For over a century, acute ‘post-streptococcal glomerulonephritis’ (APSGN) was the prototypical form of bacterial infection-associated glomerulonephritis, typically occurring after resolution of infection and a distinct infection-free latent period. Other less common forms of infection-associated glomerulonephritides resulted from persistent bacteraemia in association with subacute bacterial endocarditis and shunt nephritis. However, a major paradigm shift in the epidemiology and bacteriology of infection-associated glomerulonephritides has occurred over the past few decades. The incidence of APSGN has sharply declined in the Western world, whereas the number of Staphylococcus infection-associated glomerulonephritis (SAGN) cases increased owing to a surge in drug-resistant Staphylococcus aureus infections, both in the hospital and community settings.

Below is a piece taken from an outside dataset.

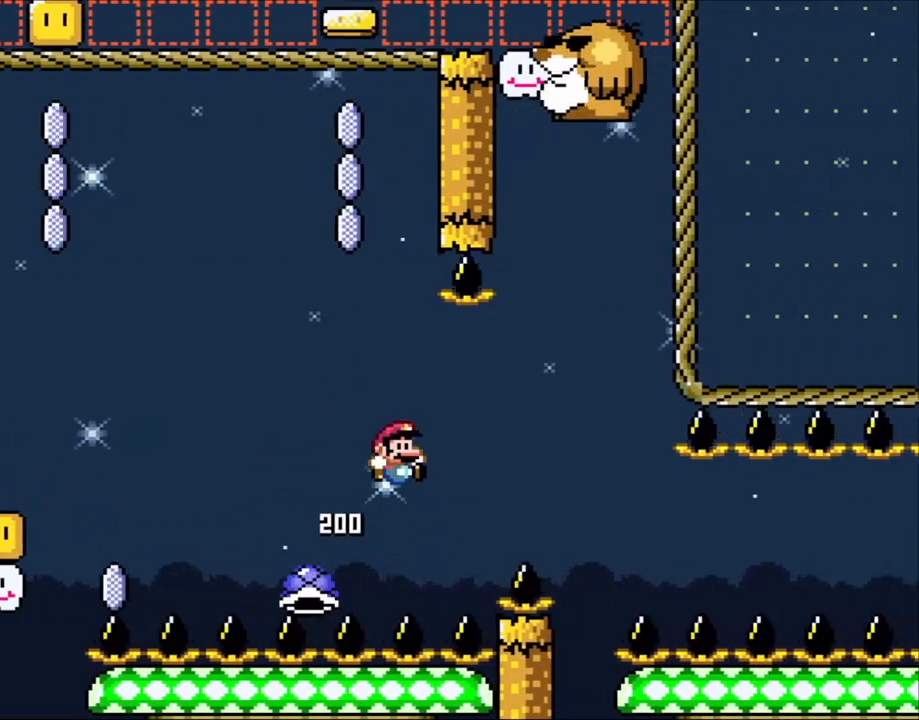
{"buttons": ["B", "Y", "DPAD_RIGHT"], "events": [[133, "B", "up"], [150, "B", "down"], [283, "DPAD_RIGHT", "up"], [283, "DPAD_UP", "down"], [300, "DPAD_LEFT", "down"], [300, "DPAD_UP", "up"], [450, "DPAD_LEFT", "up"], [483, "DPAD_RIGHT", "down"]]}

These Staphylococcus infections range from superficial skin infections to deep-seated invasive infections such as endocarditis, which is on the rise among young adults owing to the ongoing intravenous drug use epidemic. SAGN is markedly different from APSGN in terms of its demographic profile, temporal association with active infection and disease outcomes. The diagnosis and management of SAGN is challenging because of the lack of unique histological features, the frequently occult nature of the underlying infection and the older age and co-morbidities in the affected patients. The emergence of multi-drug-resistant bacterial strains further complicates patient treatment.

Key points

  • In the last century, acute post-streptococcal glomerulonephritis (APSGN) was the prototypical infection-associated GN.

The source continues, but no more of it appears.